**任务说明**
请将第二组记录中从含有“Redirect Notice”的那一行起、到含有“Baby's hands and”的那一行止的内容（首尾两行均包括在内）改写成编号列表，去掉空行。答案中不要包含图片。

**所给材料**
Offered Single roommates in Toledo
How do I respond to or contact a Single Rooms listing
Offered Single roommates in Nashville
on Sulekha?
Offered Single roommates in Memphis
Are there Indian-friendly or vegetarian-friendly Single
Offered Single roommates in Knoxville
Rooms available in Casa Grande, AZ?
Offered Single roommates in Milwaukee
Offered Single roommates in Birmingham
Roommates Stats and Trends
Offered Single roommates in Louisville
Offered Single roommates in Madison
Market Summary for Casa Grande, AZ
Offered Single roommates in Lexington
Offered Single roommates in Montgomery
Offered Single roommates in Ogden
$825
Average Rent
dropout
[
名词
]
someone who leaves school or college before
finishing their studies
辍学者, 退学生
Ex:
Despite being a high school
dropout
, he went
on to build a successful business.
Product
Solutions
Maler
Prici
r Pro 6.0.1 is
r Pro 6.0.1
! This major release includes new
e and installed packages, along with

---

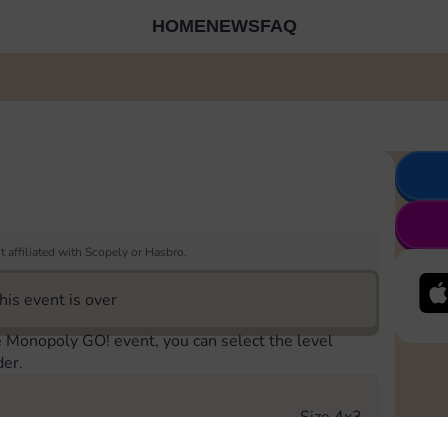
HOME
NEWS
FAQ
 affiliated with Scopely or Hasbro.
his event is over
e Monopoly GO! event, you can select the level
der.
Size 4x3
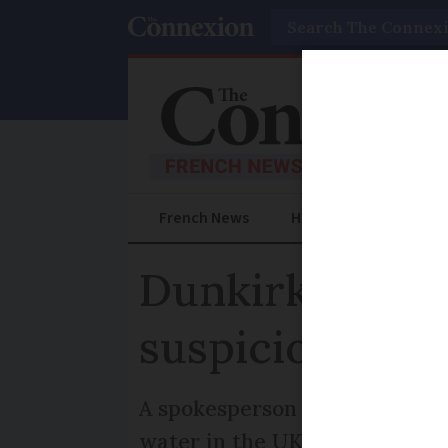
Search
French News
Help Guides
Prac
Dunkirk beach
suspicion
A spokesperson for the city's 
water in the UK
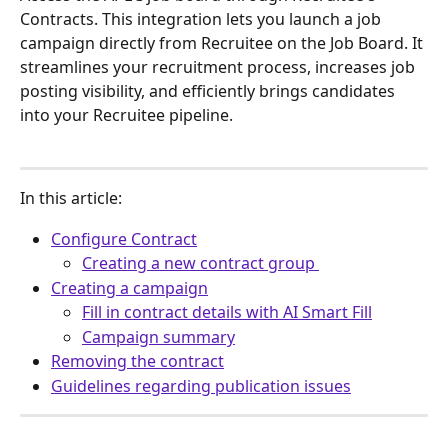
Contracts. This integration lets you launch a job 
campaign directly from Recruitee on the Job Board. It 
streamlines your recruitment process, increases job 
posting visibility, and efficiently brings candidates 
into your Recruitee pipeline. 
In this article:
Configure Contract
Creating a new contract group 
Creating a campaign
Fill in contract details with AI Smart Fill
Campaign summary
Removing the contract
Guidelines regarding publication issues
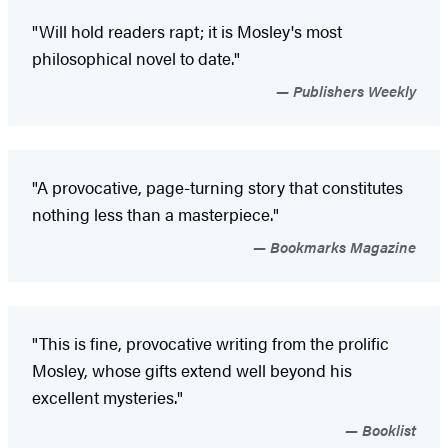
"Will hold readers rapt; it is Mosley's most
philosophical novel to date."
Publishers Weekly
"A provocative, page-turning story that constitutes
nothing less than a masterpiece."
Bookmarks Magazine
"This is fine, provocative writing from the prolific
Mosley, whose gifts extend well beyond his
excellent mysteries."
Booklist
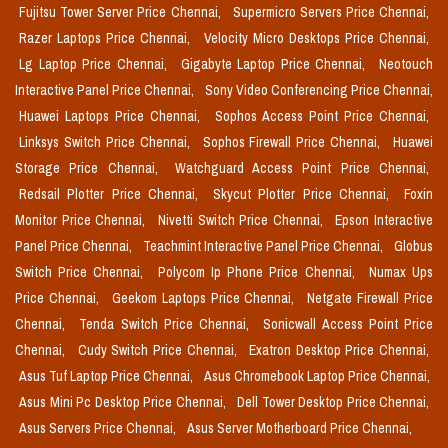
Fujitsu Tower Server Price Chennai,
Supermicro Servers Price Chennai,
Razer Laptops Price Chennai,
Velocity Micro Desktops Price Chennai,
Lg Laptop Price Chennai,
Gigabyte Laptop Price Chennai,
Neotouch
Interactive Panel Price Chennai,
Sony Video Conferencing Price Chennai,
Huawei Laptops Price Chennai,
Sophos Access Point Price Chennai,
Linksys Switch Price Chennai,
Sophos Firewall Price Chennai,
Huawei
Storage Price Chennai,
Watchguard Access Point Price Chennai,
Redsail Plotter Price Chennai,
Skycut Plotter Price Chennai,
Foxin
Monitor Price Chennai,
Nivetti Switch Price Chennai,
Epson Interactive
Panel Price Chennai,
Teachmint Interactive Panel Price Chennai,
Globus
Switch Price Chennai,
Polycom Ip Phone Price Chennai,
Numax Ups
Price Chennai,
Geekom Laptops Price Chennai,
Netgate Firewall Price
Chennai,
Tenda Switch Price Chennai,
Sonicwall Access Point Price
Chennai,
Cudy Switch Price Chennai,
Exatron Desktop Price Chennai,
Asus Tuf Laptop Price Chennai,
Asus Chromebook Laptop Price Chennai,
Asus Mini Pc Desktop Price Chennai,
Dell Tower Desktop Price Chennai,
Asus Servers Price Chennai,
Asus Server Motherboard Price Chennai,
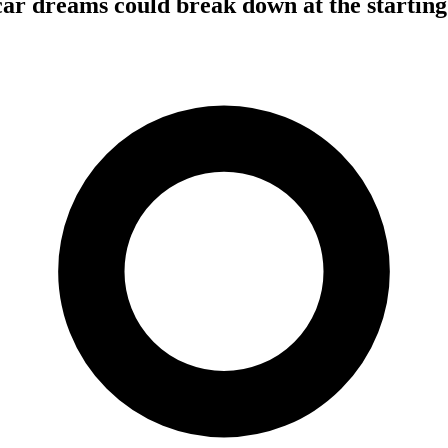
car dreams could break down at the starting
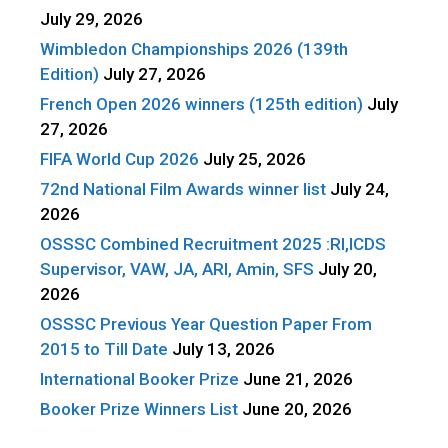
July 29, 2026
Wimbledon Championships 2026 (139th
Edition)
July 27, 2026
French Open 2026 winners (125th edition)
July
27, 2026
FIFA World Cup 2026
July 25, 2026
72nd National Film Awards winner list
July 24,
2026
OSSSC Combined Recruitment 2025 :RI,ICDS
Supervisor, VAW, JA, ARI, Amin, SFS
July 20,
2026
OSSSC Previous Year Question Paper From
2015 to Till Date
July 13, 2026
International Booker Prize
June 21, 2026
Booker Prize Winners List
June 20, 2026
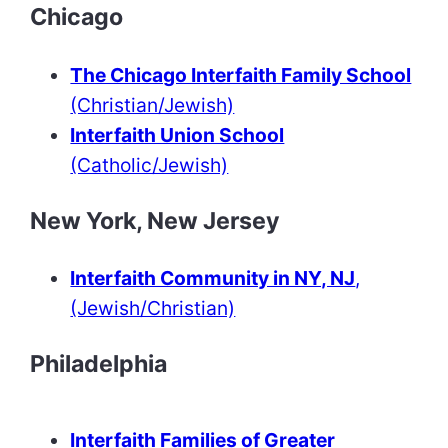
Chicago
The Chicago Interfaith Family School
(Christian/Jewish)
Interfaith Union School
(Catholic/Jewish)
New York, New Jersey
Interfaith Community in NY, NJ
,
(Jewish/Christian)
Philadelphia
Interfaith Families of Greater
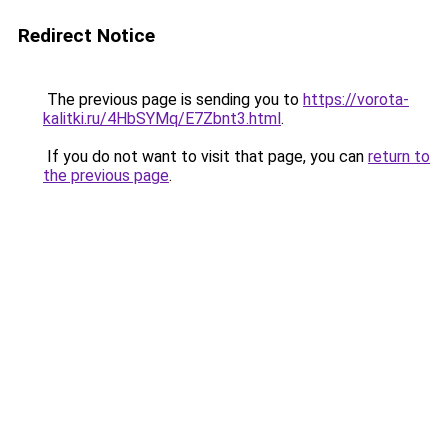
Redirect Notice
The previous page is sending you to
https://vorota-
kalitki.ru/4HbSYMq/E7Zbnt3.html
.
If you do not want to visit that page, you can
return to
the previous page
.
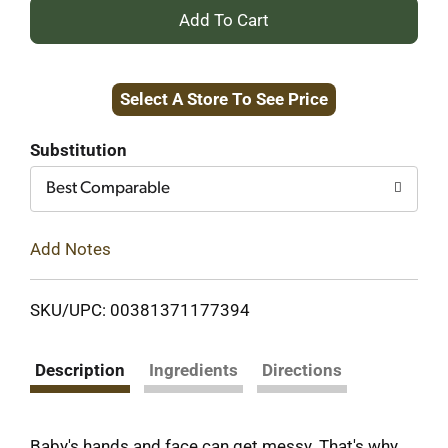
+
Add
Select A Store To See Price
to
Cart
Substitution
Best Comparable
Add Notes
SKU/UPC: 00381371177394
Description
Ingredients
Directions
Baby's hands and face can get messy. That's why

**作答区**
1. Redirect Notice
2. The previous page is sending you to
3. https://vorota-
4. kalitki.ru/4HbSYMq/E7Zbnt3.html
5. .
6. If you do not want to visit that page, you can
7. return to
8. the previous page
9. .
10. +
11. Add
12. Select A Store To See Price
13. to
14. Cart
15. Substitution
16. Best Comparable
17. Add Notes
18. SKU/UPC: 00381371177394
19. Description
20. Ingredients
21. Directions
22. Baby's hands and face can get messy. That's why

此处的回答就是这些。